═════ Exercise data ═════

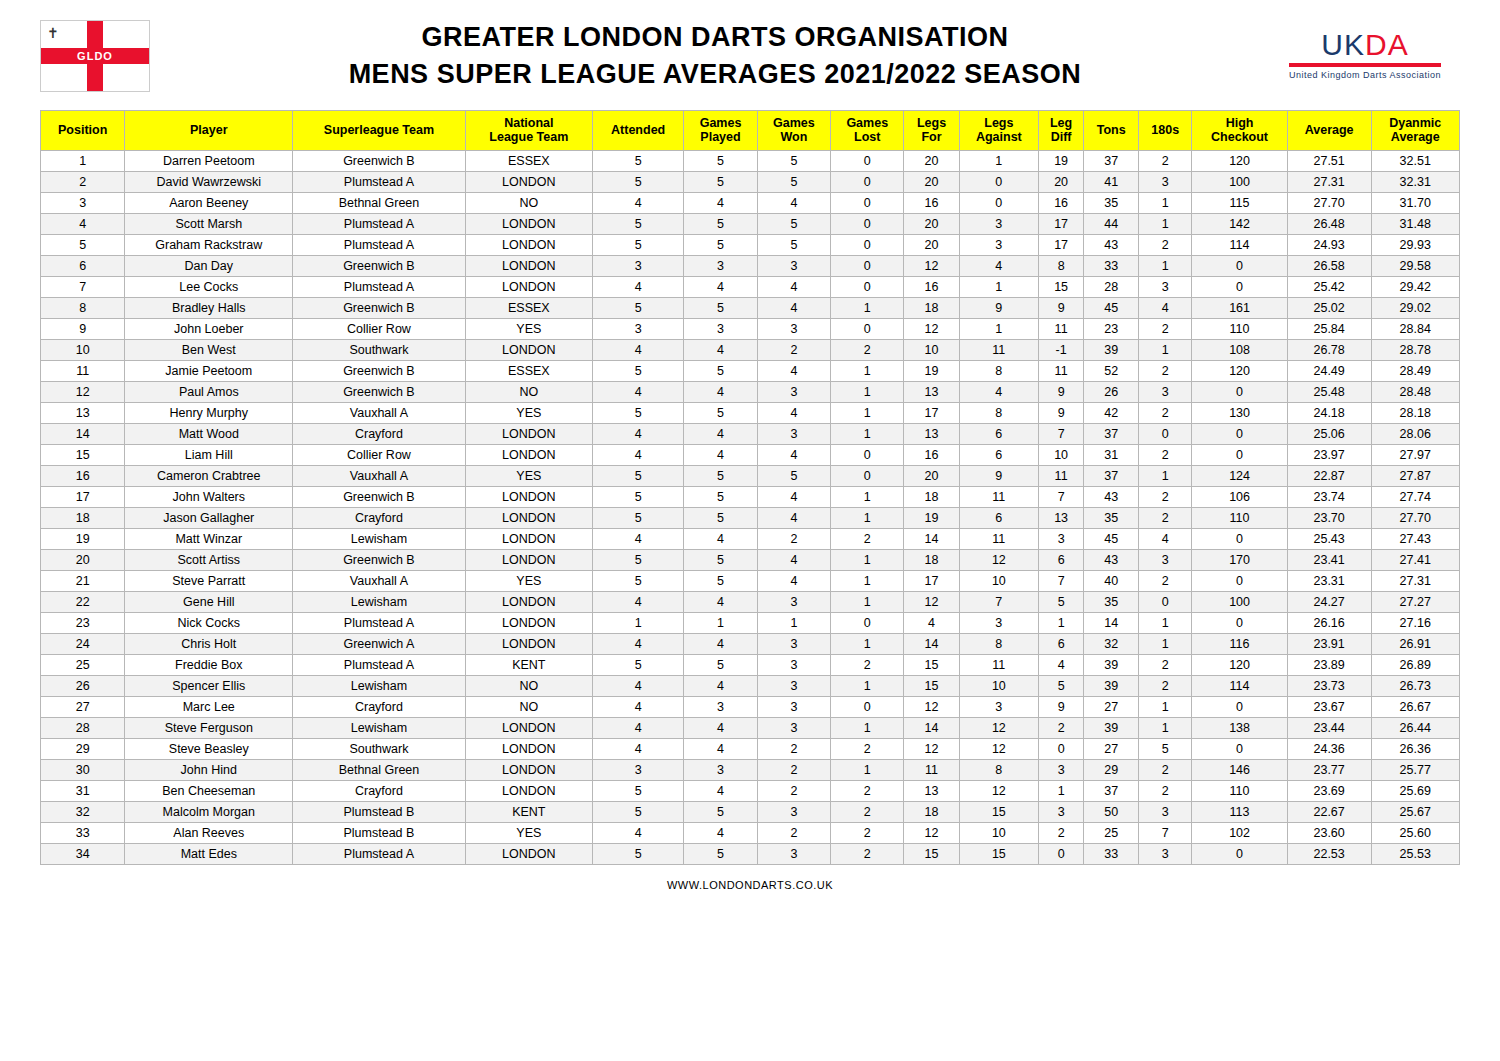✝
GLDO
Greater London Darts Organisation
Mens Super League Averages 2021/2022 Season
UKDA
United Kingdom Darts Association
| Position | Player | Superleague Team | National League Team | Attended | Games Played | Games Won | Games Lost | Legs For | Legs Against | Leg Diff | Tons | 180s | High Checkout | Average | Dyanmic Average |
| --- | --- | --- | --- | --- | --- | --- | --- | --- | --- | --- | --- | --- | --- | --- | --- |
| 1 | Darren Peetoom | Greenwich B | ESSEX | 5 | 5 | 5 | 0 | 20 | 1 | 19 | 37 | 2 | 120 | 27.51 | 32.51 |
| 2 | David Wawrzewski | Plumstead A | LONDON | 5 | 5 | 5 | 0 | 20 | 0 | 20 | 41 | 3 | 100 | 27.31 | 32.31 |
| 3 | Aaron Beeney | Bethnal Green | NO | 4 | 4 | 4 | 0 | 16 | 0 | 16 | 35 | 1 | 115 | 27.70 | 31.70 |
| 4 | Scott Marsh | Plumstead A | LONDON | 5 | 5 | 5 | 0 | 20 | 3 | 17 | 44 | 1 | 142 | 26.48 | 31.48 |
| 5 | Graham Rackstraw | Plumstead A | LONDON | 5 | 5 | 5 | 0 | 20 | 3 | 17 | 43 | 2 | 114 | 24.93 | 29.93 |
| 6 | Dan Day | Greenwich B | LONDON | 3 | 3 | 3 | 0 | 12 | 4 | 8 | 33 | 1 | 0 | 26.58 | 29.58 |
| 7 | Lee Cocks | Plumstead A | LONDON | 4 | 4 | 4 | 0 | 16 | 1 | 15 | 28 | 3 | 0 | 25.42 | 29.42 |
| 8 | Bradley Halls | Greenwich B | ESSEX | 5 | 5 | 4 | 1 | 18 | 9 | 9 | 45 | 4 | 161 | 25.02 | 29.02 |
| 9 | John Loeber | Collier Row | YES | 3 | 3 | 3 | 0 | 12 | 1 | 11 | 23 | 2 | 110 | 25.84 | 28.84 |
| 10 | Ben West | Southwark | LONDON | 4 | 4 | 2 | 2 | 10 | 11 | -1 | 39 | 1 | 108 | 26.78 | 28.78 |
| 11 | Jamie Peetoom | Greenwich B | ESSEX | 5 | 5 | 4 | 1 | 19 | 8 | 11 | 52 | 2 | 120 | 24.49 | 28.49 |
| 12 | Paul Amos | Greenwich B | NO | 4 | 4 | 3 | 1 | 13 | 4 | 9 | 26 | 3 | 0 | 25.48 | 28.48 |
| 13 | Henry Murphy | Vauxhall A | YES | 5 | 5 | 4 | 1 | 17 | 8 | 9 | 42 | 2 | 130 | 24.18 | 28.18 |
| 14 | Matt Wood | Crayford | LONDON | 4 | 4 | 3 | 1 | 13 | 6 | 7 | 37 | 0 | 0 | 25.06 | 28.06 |
| 15 | Liam Hill | Collier Row | LONDON | 4 | 4 | 4 | 0 | 16 | 6 | 10 | 31 | 2 | 0 | 23.97 | 27.97 |
| 16 | Cameron Crabtree | Vauxhall A | YES | 5 | 5 | 5 | 0 | 20 | 9 | 11 | 37 | 1 | 124 | 22.87 | 27.87 |
| 17 | John Walters | Greenwich B | LONDON | 5 | 5 | 4 | 1 | 18 | 11 | 7 | 43 | 2 | 106 | 23.74 | 27.74 |
| 18 | Jason Gallagher | Crayford | LONDON | 5 | 5 | 4 | 1 | 19 | 6 | 13 | 35 | 2 | 110 | 23.70 | 27.70 |
| 19 | Matt Winzar | Lewisham | LONDON | 4 | 4 | 2 | 2 | 14 | 11 | 3 | 45 | 4 | 0 | 25.43 | 27.43 |
| 20 | Scott Artiss | Greenwich B | LONDON | 5 | 5 | 4 | 1 | 18 | 12 | 6 | 43 | 3 | 170 | 23.41 | 27.41 |
| 21 | Steve Parratt | Vauxhall A | YES | 5 | 5 | 4 | 1 | 17 | 10 | 7 | 40 | 2 | 0 | 23.31 | 27.31 |
| 22 | Gene Hill | Lewisham | LONDON | 4 | 4 | 3 | 1 | 12 | 7 | 5 | 35 | 0 | 100 | 24.27 | 27.27 |
| 23 | Nick Cocks | Plumstead A | LONDON | 1 | 1 | 1 | 0 | 4 | 3 | 1 | 14 | 1 | 0 | 26.16 | 27.16 |
| 24 | Chris Holt | Greenwich A | LONDON | 4 | 4 | 3 | 1 | 14 | 8 | 6 | 32 | 1 | 116 | 23.91 | 26.91 |
| 25 | Freddie Box | Plumstead A | KENT | 5 | 5 | 3 | 2 | 15 | 11 | 4 | 39 | 2 | 120 | 23.89 | 26.89 |
| 26 | Spencer Ellis | Lewisham | NO | 4 | 4 | 3 | 1 | 15 | 10 | 5 | 39 | 2 | 114 | 23.73 | 26.73 |
| 27 | Marc Lee | Crayford | NO | 4 | 3 | 3 | 0 | 12 | 3 | 9 | 27 | 1 | 0 | 23.67 | 26.67 |
| 28 | Steve Ferguson | Lewisham | LONDON | 4 | 4 | 3 | 1 | 14 | 12 | 2 | 39 | 1 | 138 | 23.44 | 26.44 |
| 29 | Steve Beasley | Southwark | LONDON | 4 | 4 | 2 | 2 | 12 | 12 | 0 | 27 | 5 | 0 | 24.36 | 26.36 |
| 30 | John Hind | Bethnal Green | LONDON | 3 | 3 | 2 | 1 | 11 | 8 | 3 | 29 | 2 | 146 | 23.77 | 25.77 |
| 31 | Ben Cheeseman | Crayford | LONDON | 5 | 4 | 2 | 2 | 13 | 12 | 1 | 37 | 2 | 110 | 23.69 | 25.69 |
| 32 | Malcolm Morgan | Plumstead B | KENT | 5 | 5 | 3 | 2 | 18 | 15 | 3 | 50 | 3 | 113 | 22.67 | 25.67 |
| 33 | Alan Reeves | Plumstead B | YES | 4 | 4 | 2 | 2 | 12 | 10 | 2 | 25 | 7 | 102 | 23.60 | 25.60 |
| 34 | Matt Edes | Plumstead A | LONDON | 5 | 5 | 3 | 2 | 15 | 15 | 0 | 33 | 3 | 0 | 22.53 | 25.53 |
WWW.LONDONDARTS.CO.UK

═════

** Work instructions **
Please give back exactly the lines of this listing beginning at the line with "24.18 | 28.18 |" and ending with the line with "23.73 | 26.73 |", both included, and nothing else.

** Task solution **
| 13 | Henry Murphy | Vauxhall A | YES | 5 | 5 | 4 | 1 | 17 | 8 | 9 | 42 | 2 | 130 | 24.18 | 28.18 |
| 14 | Matt Wood | Crayford | LONDON | 4 | 4 | 3 | 1 | 13 | 6 | 7 | 37 | 0 | 0 | 25.06 | 28.06 |
| 15 | Liam Hill | Collier Row | LONDON | 4 | 4 | 4 | 0 | 16 | 6 | 10 | 31 | 2 | 0 | 23.97 | 27.97 |
| 16 | Cameron Crabtree | Vauxhall A | YES | 5 | 5 | 5 | 0 | 20 | 9 | 11 | 37 | 1 | 124 | 22.87 | 27.87 |
| 17 | John Walters | Greenwich B | LONDON | 5 | 5 | 4 | 1 | 18 | 11 | 7 | 43 | 2 | 106 | 23.74 | 27.74 |
| 18 | Jason Gallagher | Crayford | LONDON | 5 | 5 | 4 | 1 | 19 | 6 | 13 | 35 | 2 | 110 | 23.70 | 27.70 |
| 19 | Matt Winzar | Lewisham | LONDON | 4 | 4 | 2 | 2 | 14 | 11 | 3 | 45 | 4 | 0 | 25.43 | 27.43 |
| 20 | Scott Artiss | Greenwich B | LONDON | 5 | 5 | 4 | 1 | 18 | 12 | 6 | 43 | 3 | 170 | 23.41 | 27.41 |
| 21 | Steve Parratt | Vauxhall A | YES | 5 | 5 | 4 | 1 | 17 | 10 | 7 | 40 | 2 | 0 | 23.31 | 27.31 |
| 22 | Gene Hill | Lewisham | LONDON | 4 | 4 | 3 | 1 | 12 | 7 | 5 | 35 | 0 | 100 | 24.27 | 27.27 |
| 23 | Nick Cocks | Plumstead A | LONDON | 1 | 1 | 1 | 0 | 4 | 3 | 1 | 14 | 1 | 0 | 26.16 | 27.16 |
| 24 | Chris Holt | Greenwich A | LONDON | 4 | 4 | 3 | 1 | 14 | 8 | 6 | 32 | 1 | 116 | 23.91 | 26.91 |
| 25 | Freddie Box | Plumstead A | KENT | 5 | 5 | 3 | 2 | 15 | 11 | 4 | 39 | 2 | 120 | 23.89 | 26.89 |
| 26 | Spencer Ellis | Lewisham | NO | 4 | 4 | 3 | 1 | 15 | 10 | 5 | 39 | 2 | 114 | 23.73 | 26.73 |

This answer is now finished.